The International Energy Agency is raising the alarm over 2018 statistics that show annual growth in renewable energy deployments stagnating for the first time since the turn of the century.
New capacity additions totalled 177 gigawatts (GW) last year, the same as in 2017, Renewables Now reports. To meet the targets in the 2015 Paris Agreement based on the IEA’s Sustainable Development Scenario, new capacity would have to average more than 300 GW per year between 2018 and 2030.
“These 2018 data are deeply worrying, but smart and determined policies can get renewable capacity additions back on an upward trend,” said IEA Executive Director Fatih Birol. “The world cannot afford to press ‘pause’ on the expansion of renewables, and governments need to act quickly to correct this situation and enable a faster flow of new projects.”
The IEA “also warned that the carbon dioxide (CO2) emissions produced by the energy sector increased by 1.7%, to 33 gigatonnes, despite 7% growth in the electricity production from renewables,” Renewables Now notes.
Country-by-country data from the IEA release reflect new capacity additions declining from 82 to 77 GW in China, from 23 to 22 GW in the European Union, from 15 to 14 GW in India, and from 8 to 7 GW in Japan, while growing from 17 to 18 GW in the United States and from 32 to 40 GW in other countries.

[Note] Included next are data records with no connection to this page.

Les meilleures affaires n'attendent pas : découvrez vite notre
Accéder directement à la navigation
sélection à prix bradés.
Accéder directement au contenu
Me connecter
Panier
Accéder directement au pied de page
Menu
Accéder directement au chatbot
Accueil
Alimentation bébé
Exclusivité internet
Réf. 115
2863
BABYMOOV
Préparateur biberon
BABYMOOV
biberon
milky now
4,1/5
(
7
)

The agency’s analysis shows growth in solar photovoltaics offsetting slower gains in wind and hydroelectric power since 2015, but levelling off last year, largely due to a sudden change in solar incentives in China.
“Thanks to rapidly declining costs, the competitiveness of renewables is no longer heavily tied to financial incentives,” Birol said. “What they mainly need are stable policies supported by a long-term vision, but also a focus on integrating renewables into power systems in a cost-effective and optimal way. Stop-and-go policies are particularly harmful to markets and jobs.”